This article by art marketing expert Carolyn Edlund will answer many questions you may have if you’re thinking of selling your art online. Carolyn Edlund is an art business consultant and writer, and the founder of Artsy Shark www.artsyshark.com. She is also the Executive Director of The Arts Business Institute, and frequently speaks on art business topics in live workshops throughout the U.S. and internationally.
Online art sales are growing every year, and many artists have taken advantage of this opportunity. You may be considering whether online art sales could work for you as well. There are pros and cons to getting involved, so ask yourself these questions to decide if online art sales are a good fit for you.
What if I’m represented by brick and mortar galleries?
If you have a working relationship with galleries who sell your art, you will want to make sure that you don’t have a contractual agreement with them that precludes you selling online in competition with the gallery. If so, honor your contract or start a conversation with them to discuss the subject. It always makes sense to be transparent with your galleries, because you are in a very real sense a “partner” with them in selling your artwork.
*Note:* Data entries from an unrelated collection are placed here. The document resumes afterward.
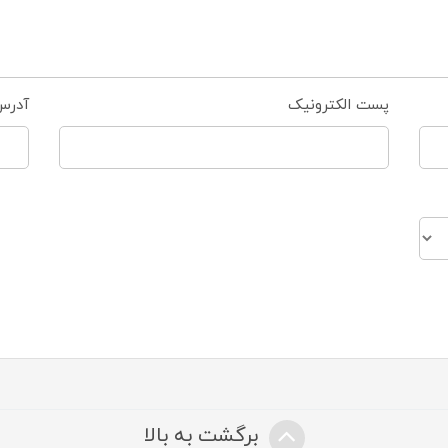
پست الکترونیک
آدرس
برگشت به بالا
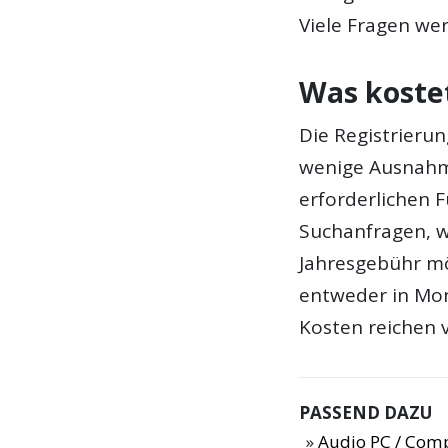
Viele Fragen we
Was koste
Die Registrierun
wenige Ausnahme
erforderlichen F
Suchanfragen, w
Jahresgebühr mö
entweder in Mona
Kosten reichen 
PASSEND DAZU
Audio PC / Com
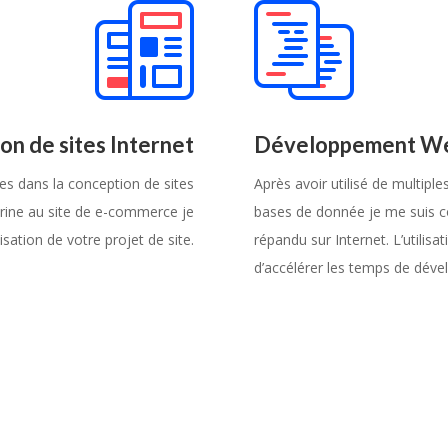
ion de sites Internet
Développement W
s dans la conception de sites
Après avoir utilisé de multip
trine au site de e-commerce je
bases de donnée je me suis c
isation de votre projet de site.
répandu sur Internet. L’util
d’accélérer les temps de dév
If you are sell original art through galleries, you might want to think twice before you begin to sell reproductions of those works online. Your galleries may have an opinion on how this will affect the value of your original. You might learn that they intend to offer your work on their own online portal to gain extra exposure. Or, they may not have a conflict with your online sales efforts.
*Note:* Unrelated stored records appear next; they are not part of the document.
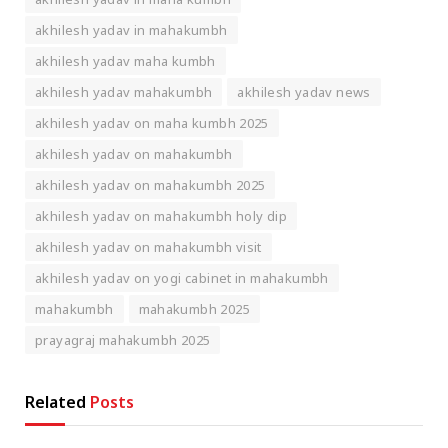
akhilesh yadav in mahakumbh
akhilesh yadav maha kumbh
akhilesh yadav mahakumbh
akhilesh yadav news
akhilesh yadav on maha kumbh 2025
akhilesh yadav on mahakumbh
akhilesh yadav on mahakumbh 2025
akhilesh yadav on mahakumbh holy dip
akhilesh yadav on mahakumbh visit
akhilesh yadav on yogi cabinet in mahakumbh
mahakumbh
mahakumbh 2025
prayagraj mahakumbh 2025
Related
Posts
If you have your own art website, it certainly makes sense to link to those brick and mortar galleries that represent you, driving traffic and potential sales to them.
What types of products do I intend to sell?
If you want to sell online, there are many options; you can find an extensive listing here: 125 Places to Sell. Some are exclusively for selling original art, while others also list reproductions for sale.
If you would like to sell reproductions without the upfront cost of printing them, you may want to consider Print on Demand sites. These providers usually offer your own “artist page” where you can upload your images to present your collection. They will accept orders, process payments, produce the reproductions, and ship to the customer. Your portion of the sale will be a small percentage of the sales price (if your agreement with the provider is a licensing agreement, which generates royalties) or they will have a base price for the product and you can determine the markup.
Print on Demand providers offer many options. Your art images can be printed on clothing, cell phone cases, tote bags, shoes, and many other products. This will of course increase the number of products you are selling, and spread your price point range as well, which could be a plus. Many artists have tried Print on Demand websites, and results can vary widely.
How much time do I have to market my art online?
Regardless of the online site where you intend to sell, you are largely responsible for driving traffic to it through your own marketing efforts. Artists regularly report that promoting art for sale online takes hours of their time each week. If you cannot spare the time to market, chances are that your online sales will languish. You must be committed and ready to do the work required to set up your online store, as well as promoting on a regular basis. And if you choose to sell through more than one online platform, your marketing activities will increase accordingly.
What about my own art website?
I always recommend that artists have their own website, because that’s where you have the most control. You can brand your site as you like, choose a template or theme that best presents your portfolio, and gather email addresses for your all-important prospect list. You might want to link through to an online sales platform from your site for sales purposes, but don’t forget to ask site visitors to subscribe in order to identify interested visitors for follow up purposes.
How can this work with my offline activities?
An online store can work in tandem with your other marketing and sales activities. If you exhibit at art festivals, for example, you can use the link to your online store to close prospects who didn’t buy in person, or to drive repeat sales. Email marketing works well for this purpose.
Whether to sell online or not is a personal decision, and each artist will have their own incentives and concerns. Nevertheless, the trend of online art sales is expanding, and customers are gaining confidence in purchasing art that is technically “sight unseen” on the internet.
Have you made sales of your art online? Did you have a positive experience? What are the challenges you faced?